Output only the line that contains "M421 456 426 472 407 481 400 463Z" and the lines after it, all verbatim, through the last one below.

** Opening Data section block **

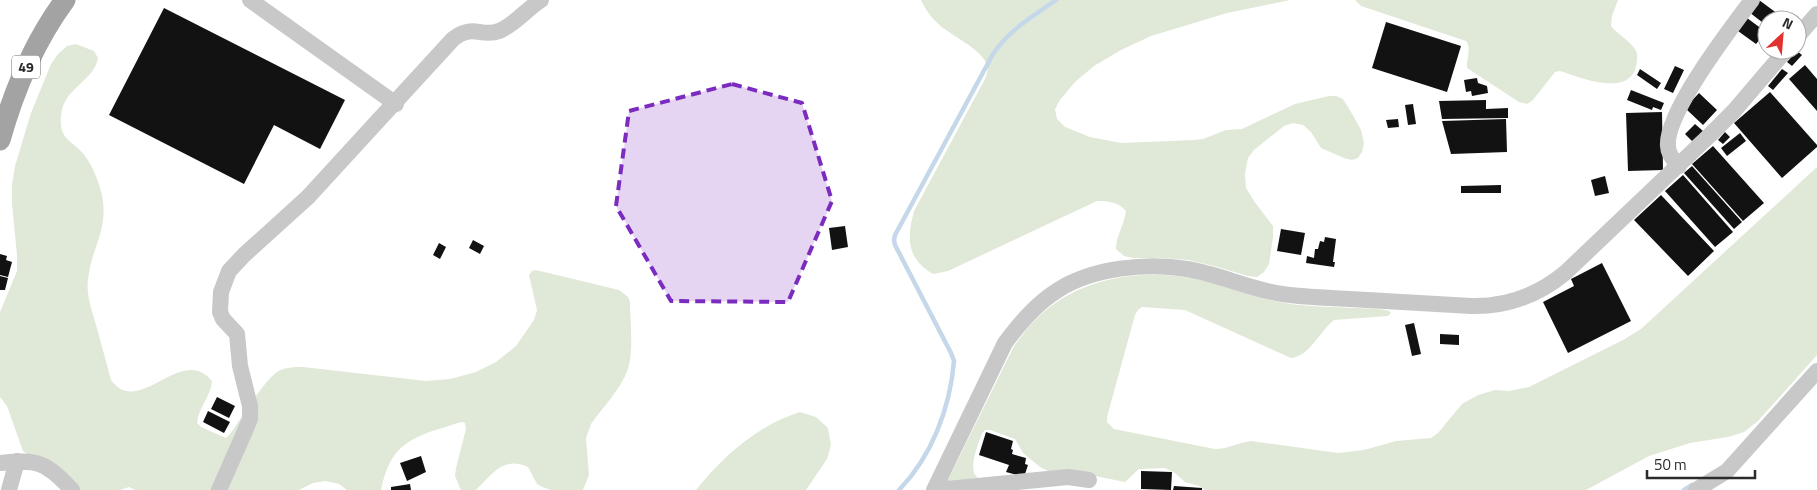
<svg xmlns="http://www.w3.org/2000/svg" width="1817" height="490" viewBox="0 0 1817 490" font-family="'Titillium Web',sans-serif">
  <rect width="100%" height="100%" fill="#fff"/>
  <path fill="#e0e9d8" d="M921 0H1290L1227 13 1151 36 1121 50 1094 66 1075 82 1060 100 1055 109 1057 119 1065 127 1090 137 1121 143 1194 140 1203 139 1226 130 1242 129 1295 104 1329 96H1336L1343 99 1354 117 1361 130 1364 143 1362 152 1358 158 1352 160 1344 158 1321 148 1311 132 1303 125 1293 123 1284 126 1254 150 1248 158 1245 174 1246 188 1254 201 1273 226V237L1269 264 1264 272 1257 277 1248 276 1214 266 1188 260 1161 258H1133L1124 256 1116 249C1116 236 1124 225 1126 211 1119 202 1108 201 1097 201L948 271 933 274C906 258 907 238 914 211L985 79C987 73 989 69 986 63 982 51 954 36 943 28 933 20 926 11 921 0Z
    M1355 0H1618L1612 16 1611 26C1617 34 1632 42 1636 51 1638 56 1637 64 1635 70 1625 96 1578 77 1560 71L1555 72 1533 100 1527 104 1519 102 1467 68C1466 59 1472 49 1466 41L1361 6Z
    M76 44 94 51 98 58C94 82 62 88 61 117 59 141 73 140 85 156 93 166 99 183 102 195 109 230 91 248 88 280 86 295 92 310 96 325 101 343 106 361 111 380 139 419 181 343 212 381 211 396 198 408 197 423L201 427 226 438 230 434C241 419 263 382 277 372 285 367 295 367 303 367L426 381 450 379 476 372 496 362 516 346 534 320 537 310 529 275 532 271 536 270 619 290 628 297 630 302C630 323 634 349 628 369 621 389 603 407 591 424L586 438 589 475 583 490H551L542 487 537 484 528 467C502 456 493 474 476 490H461L455 476 456 468 466 429 465 423 462 422C453 424 444 428 435 430 401 442 389 453 381 490H347L339 484 326 481 313 483 299 490H135L129 487 120 490H78L23 451 7 406 0 397V312L17 271V255L12 204V185L15 166 31 113 51 64 58 54 67 46Z
    M1817 167V355L1758 421 1744 432 1728 437 1690 443 1649 456 1586 490H1205L1199 486 1185 482 1175 473 1165 468 1139 469 1125 482 1090 475 1050 472 1040 467 1023 453 1015 439 990 430H985L982 433C979 443 968 467 976 476 977 478 980 478 983 480L943 490 1013 348C1022 335 1032 321 1045 311 1082 279 1137 270 1184 277 1217 281 1247 296 1279 302 1305 307 1333 307 1359 308 1369 309 1380 308 1389 311L1391 313 1388 316 1334 320C1320 331 1309 357 1291 358L1185 310 1142 307 1138 310 1135 315 1107 417V422L1114 429 1215 449C1228 449 1239 442 1251 441L1338 453 1364 450 1396 441 1431 438 1438 433 1462 404 1478 395 1495 390 1509 391 1529 387 1623 340 1641 329Z
    M800 412 816 417 828 428 831 445 827 459 806 490H696C723 456 758 425 800 412Z"/>
  <g fill="none" stroke-linecap="round" stroke-linejoin="round">
    <path stroke="#c4d8ea" stroke-width="4.5" d="M899 490C932 456 950 408 954 361L951 353 895 245 894 240 895 235 993 54C1010 29 1032 17 1056 0
      M1684 490 1692 485"/>
  </g>
  <path fill="#121212" d="M1759 0 1786 20H1767V26L1749 12Z
    M164 8 345 100 320 149 274 125 244 184 109 115Z
    M1747 18 1766 32 1756 44 1738 31Z
    M1386 22 1461 46 1447 92 1372 68Z
    M1797 51 1802 55 1792 66 1787 62Z
    M1805 65 1817 79V111L1789 79Z
    M1675 66 1684 70 1673 93 1664 89Z
    M1640 69 1661 83 1657 89 1637 75Z
    M1782 69 1788 73 1773 90 1768 86Z
    M1477 78 1478 83 1487 86 1488 93 1472 96 1471 91 1466 92 1464 80Z
    M1631 90 1664 103 1661 110 1653 107 1652 110 1627 100Z
    M1770 92 1817 145V147L1782 178 1734 123Z
    M1699 93 1717 110 1703 125 1685 108Z
    M1486 100V109L1508 108V118L1442 119 1439 101Z
    M1413 104 1416 124 1408 125 1405 105Z
    M1662 112 1663 170 1628 171 1626 113Z
    M1398 119 1399 127 1388 128 1386 120Z
    M1506 119 1507 152 1451 154 1442 121Z
    M1695 124 1703 131 1692 141 1685 134Z
    M1725 132 1730 137 1723 144 1718 140Z
    M1740 133 1746 141 1727 156 1721 148Z
    M1713 146 1764 203 1743 221 1692 164Z
    M1692 166 1742 222 1734 229 1684 173Z
    M1683 175 1733 232 1715 247 1665 191Z
    M1605 176 1609 193 1595 196 1591 180Z
    M1501 185V193H1461V186Z
    M1661 195 1714 251 1688 276 1634 220Z
    M845 226 848 247 832 250 829 228Z
    M1281 229 1305 233 1301 255 1277 251Z
    M1325 237 1336 239 1333 262H1335L1334 267 1306 263 1307 256 1314 258 1315 249H1318L1320 241 1324 242Z
    M473 240 484 246 480 254 469 248Z
    M439 243 446 247 440 259 433 255Z
    M0 254 7 256 6 260 12 262 8 277 0 275Z
    M1602 263 1631 321 1568 353 1543 302 1574 286 1571 279Z
    M0 276 8 278 5 290H0Z
    M1414 323 1421 354 1412 356 1405 325Z
    M1440 334 1459 335V345L1440 344Z
    M217 397 235 406 229 418 211 409Z
    M208 411 230 422 224 433 203 422Z
    M986 432 1013 441 1011 449 1013 450 1012 454 1026 458 1025 464 1028 465 1024 477 1006 472 1009 465 979 455Z
    M421 456 426 472 407 481 400 463Z
    M1141 471 1172 472 1171 490 1141 489Z
    M410 484 411 490H391V487Z
    M1174 486 1202 488V490H1173Z"/>
  <g fill="none" stroke-linecap="round" stroke-linejoin="round">
    <path stroke="#c8c8c8" stroke-width="16" d="M250 0 396 104
      M1797 37 1817 14
      M1679 166C1673 160 1668 154 1668 146 1665 113 1731 28 1752 0
      M0 463C38 459 46 462 72 490
      M937 484 947 489 1068 477 1089 480
      M9 490 17 461
      M219 490 245 431 250 419V406L240 366 237 334 223 319 220 312 221 292 229 271 244 255 308 197 453 39C473 23 482 38 499 31 514 25 527 9 541 0
      M934 490 1005 343C1020 323 1036 304 1058 290 1092 268 1147 262 1187 269 1219 274 1249 289 1282 294 1304 297 1327 298 1350 299 1390 301 1431 304 1471 306 1507 307 1537 296 1565 273L1710 135 1734 111 1786 50
      M1696 490 1727 471 1817 371"/>
    <path stroke="#a3a3a3" stroke-width="21" d="M0 140C14 90 34 42 65 0"/>
  </g>
  <path fill="#7b2cbf" fill-opacity="0.2" stroke="#7b2cbf" stroke-width="4" stroke-dasharray="10 6" stroke-linejoin="round" d="M732 84 802 103 832 201 788 302 671 301 616 206 629 111Z"/>
  <g text-anchor="middle" stroke-width="5" stroke-linejoin="round" paint-order="stroke">
    <rect fill="#fff" stroke="#6b6b6b" stroke-width="1" x="12" y="55.5" width="28" height="23" rx="4"/>
    <g font-size="14" font-weight="bold" fill="#2b2b2b">
      <text x="26" y="72">49</text>
    </g>
  </g>
  <g transform="translate(1782 35) rotate(26)"><circle r="24" fill="#ffffff" stroke="#aaaaaa"/>
  <path d="M0-4L9 19L0 12L-9 19Z" fill="#e2312e"/>
  <text y="-8" font-size="14" font-weight="bold" text-anchor="middle" fill="#2b2b2b">N</text>
  </g>
  <path d="M1647 470v8h108v-8" fill="none" stroke="#2b2b2b" stroke-width="2.5"/>
  <text x="1654" y="470" font-size="15" fill="#2b2b2b" stroke="#ffffff" stroke-width="4" paint-order="stroke">50 m</text>
</svg>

** Closing Data section block **

Expected answer:
    M421 456 426 472 407 481 400 463Z
    M1141 471 1172 472 1171 490 1141 489Z
    M410 484 411 490H391V487Z
    M1174 486 1202 488V490H1173Z"/>
  <g fill="none" stroke-linecap="round" stroke-linejoin="round">
    <path stroke="#c8c8c8" stroke-width="16" d="M250 0 396 104
      M1797 37 1817 14
      M1679 166C1673 160 1668 154 1668 146 1665 113 1731 28 1752 0
      M0 463C38 459 46 462 72 490
      M937 484 947 489 1068 477 1089 480
      M9 490 17 461
      M219 490 245 431 250 419V406L240 366 237 334 223 319 220 312 221 292 229 271 244 255 308 197 453 39C473 23 482 38 499 31 514 25 527 9 541 0
      M934 490 1005 343C1020 323 1036 304 1058 290 1092 268 1147 262 1187 269 1219 274 1249 289 1282 294 1304 297 1327 298 1350 299 1390 301 1431 304 1471 306 1507 307 1537 296 1565 273L1710 135 1734 111 1786 50
      M1696 490 1727 471 1817 371"/>
    <path stroke="#a3a3a3" stroke-width="21" d="M0 140C14 90 34 42 65 0"/>
  </g>
  <path fill="#7b2cbf" fill-opacity="0.2" stroke="#7b2cbf" stroke-width="4" stroke-dasharray="10 6" stroke-linejoin="round" d="M732 84 802 103 832 201 788 302 671 301 616 206 629 111Z"/>
  <g text-anchor="middle" stroke-width="5" stroke-linejoin="round" paint-order="stroke">
    <rect fill="#fff" stroke="#6b6b6b" stroke-width="1" x="12" y="55.5" width="28" height="23" rx="4"/>
    <g font-size="14" font-weight="bold" fill="#2b2b2b">
      <text x="26" y="72">49</text>
    </g>
  </g>
  <g transform="translate(1782 35) rotate(26)"><circle r="24" fill="#ffffff" stroke="#aaaaaa"/>
  <path d="M0-4L9 19L0 12L-9 19Z" fill="#e2312e"/>
  <text y="-8" font-size="14" font-weight="bold" text-anchor="middle" fill="#2b2b2b">N</text>
  </g>
  <path d="M1647 470v8h108v-8" fill="none" stroke="#2b2b2b" stroke-width="2.5"/>
  <text x="1654" y="470" font-size="15" fill="#2b2b2b" stroke="#ffffff" stroke-width="4" paint-order="stroke">50 m</text>
</svg>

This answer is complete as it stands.